As you would expect with a house full of these southern oddballs, things don’t go well. A painful funeral dinner simmers with suppressed rage and bitterness, eventually bursting into blunt accusations, secrets revealed, and violence. And that’s just the middle act. More shocking revelations and developments, which I dare not reveal, come later on. Letts exposes the fallacy of American family values with a wrench to the genitals, and the miracle of it is that it’s all so funny.

Maxwell paces and blocks this production perfectly, wrenching the best performances she can get out of this cast in a sustained atmosphere of controlled chaos. And nobody is holding back in this cast. Palk is alternately hilarious and frightening as Violet, stoned out of her mind half the time and spewing unexpected wisdom at other moments. She maintains an intense note throughout the play, reaching a stunning peak of anger and self-righteousness in one long, passionate monologue at the dinner. Beaty is equally strong as Barbara, the most sympathetic and self-aware of the main characters, projecting love, rage and pity for her mother in equal measure. Also worth mentioning are Prest, whose goofball likability makes you forgive Little Charles’ addle-brained weakness to a point, and Doz, utterly convincing as a fourteen-year-old who’s smarter and more mature than she lets on.

Camellia Koo’s set design is another asset: a living and dining room set up on a revolving circular floor, in between two curved white staircases that seem dirty, as if neglected or damaged, perhaps reflecting the underlying seediness of this family. Beverly’s books clutter much of the space in the first act, as evidence of a life well-read, but not necessarily well-lived. The revolve brings the living and dining rooms downstage when required for specific scenes; some may find it distracting when actors are being revolved while playing a scene, but I found it cleverly practical.

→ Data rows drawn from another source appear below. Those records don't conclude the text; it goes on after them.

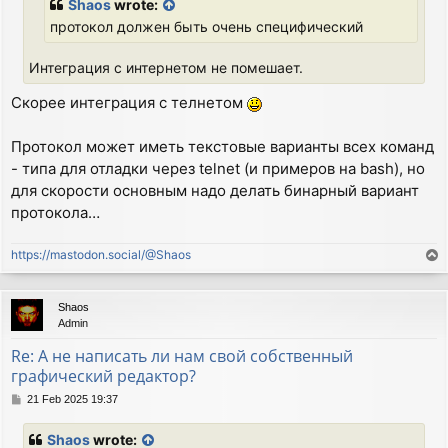
Shaos
wrote:
протокол должен быть очень специфический
Интеграция с интернетом не помешает.
Скорее интеграция с телнетом
Протокол может иметь текстовые варианты всех команд
- типа для отладки через telnet (и примеров на bash), но
для скорости основным надо делать бинарный вариант
протокола…
https://mastodon.social/@Shaos
T
o
p
Shaos
Admin
Re: А не написать ли нам свой собственный
графический редактор?
P
21 Feb 2025 19:37
o
s
Shaos
wrote:
t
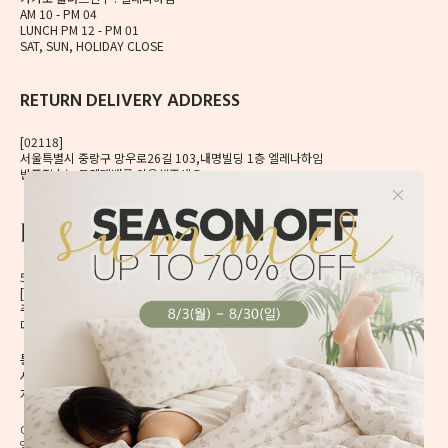
AM 10 - PM 04
LUNCH PM 12 - PM 01
SAT, SUN, HOLIDAY CLOSE
RETURN DELIVERY ADDRESS
[02118]
서울특별시 중랑구 망우로26길 103,내명빌딩 1층 엘레나하임
반품접수는 로젠택배를 이용해주세요.
56, Mangu-ro, Dongdaemun-gu, Seoul, Korea
[02496] 서울시 동대문구 망우로 56 이앤제이빌딩 6층
주식회사 이앤제이디자인
대표자 이재혁, 이예은
통신판매신고번호 2020-서울동대문-0224호
[CHECK]
사업자등록번호 413-86-01738
개인정보관리책임자 이예은,
enjdesign@naver.com
COPYRIGHT @ ELENAHEIM. ALL RIGHT RESERVED.
엘레나 하임의 모든 디자인과 내용은 무단 도용할 수 없습니다.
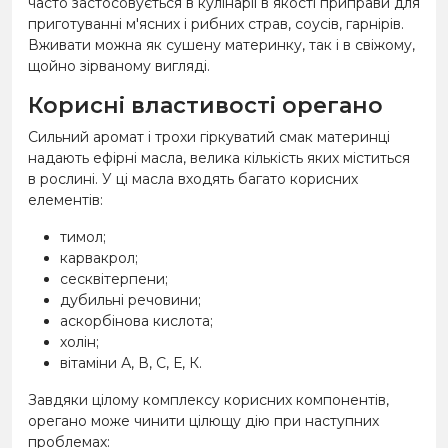
часто застосовується в кулінарії в якості приправи для
приготуванні м'ясних і рибних страв, соусів, гарнірів.
Вживати можна як сушену материнку, так і в свіжому,
щойно зірваному вигляді.
Корисні властивості орегано
Сильний аромат і трохи гіркуватий смак материнці
надають ефірні масла, велика кількість яких міститься
в рослині. У ці масла входять багато корисних
елементів:
тимол;
карвакрол;
сесквітерпени;
дубильні речовини;
аскорбінова кислота;
холін;
вітаміни А, В, С, Е, К.
Завдяки цілому комплексу корисних компонентів,
орегано може чинити цілющу дію при наступних
проблемах:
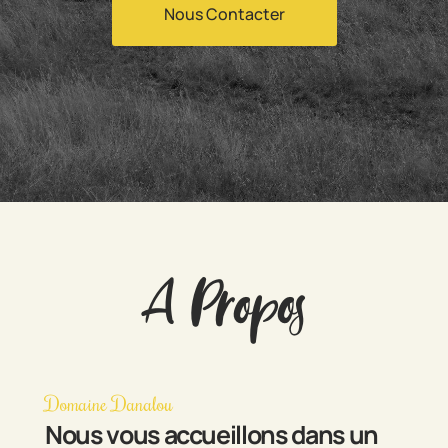
Nous Contacter
A Propos
Domaine Danalou
Nous vous accueillons dans un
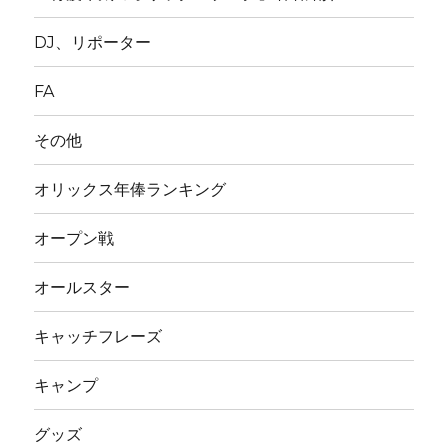
DJ、リポーター
FA
その他
オリックス年俸ランキング
オープン戦
オールスター
キャッチフレーズ
キャンプ
グッズ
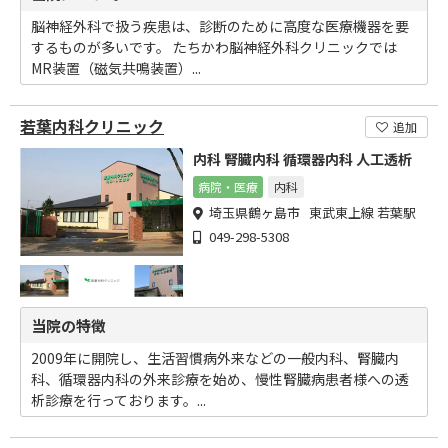
脳神経外科で扱う疾患は、診断のために高度な医療機器を要
するものが多いです。 たちかわ脳神経外科クリニックでは
MR装置（磁気共鳴装置）...
若葉内科クリニック
追加
内科 腎臓内科 循環器内科 人工透析
病院・医療
内科
埼玉県鶴ヶ島市 東武東上線 若葉駅
049-298-5308
当院の特徴
2009年に開院し、生活習慣病外来などの一般内科、腎臓内
科、循環器内科の外来診療を始め、慢性腎臓病患者様への透
析診療を行っております。...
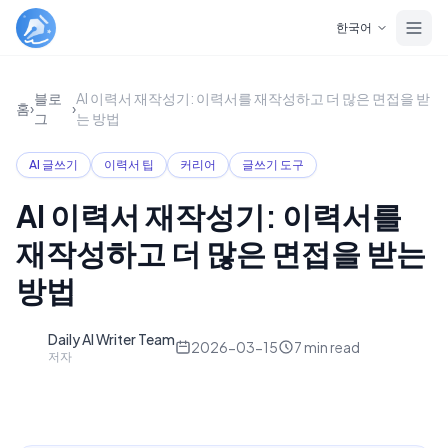
Skip to main content
한국어
블로
AI 이력서 재작성기: 이력서를 재작성하고 더 많은 면접을 받
홈
›
›
그
는 방법
AI 글쓰기
이력서 팁
커리어
글쓰기 도구
AI 이력서 재작성기: 이력서를
재작성하고 더 많은 면접을 받는
방법
Daily AI Writer Team
D
2026-03-15
7
min read
저자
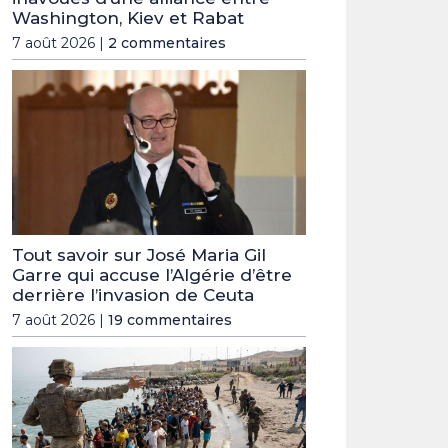
Washington, Kiev et Rabat
7 août 2026 |
2 commentaires
Tout savoir sur José Maria Gil
Garre qui accuse l’Algérie d’être
derrière l’invasion de Ceuta
7 août 2026 |
19 commentaires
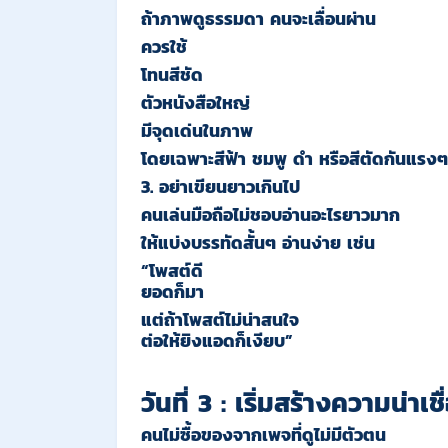
ถ้าภาพดูธรรมดา คนจะเลื่อนผ่าน
ควรใช้
โทนสีชัด
ตัวหนังสือใหญ่
มีจุดเด่นในภาพ
โดยเฉพาะสีฟ้า ชมพู ดำ หรือสีตัดกันแรงๆ
3. อย่าเขียนยาวเกินไป
คนเล่นมือถือไม่ชอบอ่านอะไรยาวมาก
ให้แบ่งบรรทัดสั้นๆ อ่านง่าย เช่น
“โพสต์ดี
ยอดก็มา
แต่ถ้าโพสต์ไม่น่าสนใจ
ต่อให้ยิงแอดก็เงียบ”
วันที่ 3 : เริ่มสร้างความน่าเชื
คนไม่ซื้อของจากเพจที่ดูไม่มีตัวตน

August: Osage County has been staged in Toronto before, but this Soulpepper production is as exciting as theatre gets in this city. By the end of the second act, you’ll want to splash a glass of water on your face to cool down. (I don’t know if the sweaty look on some of the players in the first act is intentional, but it does a good job of suggesting the stifling heat of the Oklahoma plains in August.) Imagine Long Day’s Journey into Night on steroids, or a nastier Cat on a Hot Tin Roof. Then buckle up and get ready for a bumpy ride.

August: Osage County runs at the Young Centre for the Performing Arts until June 23.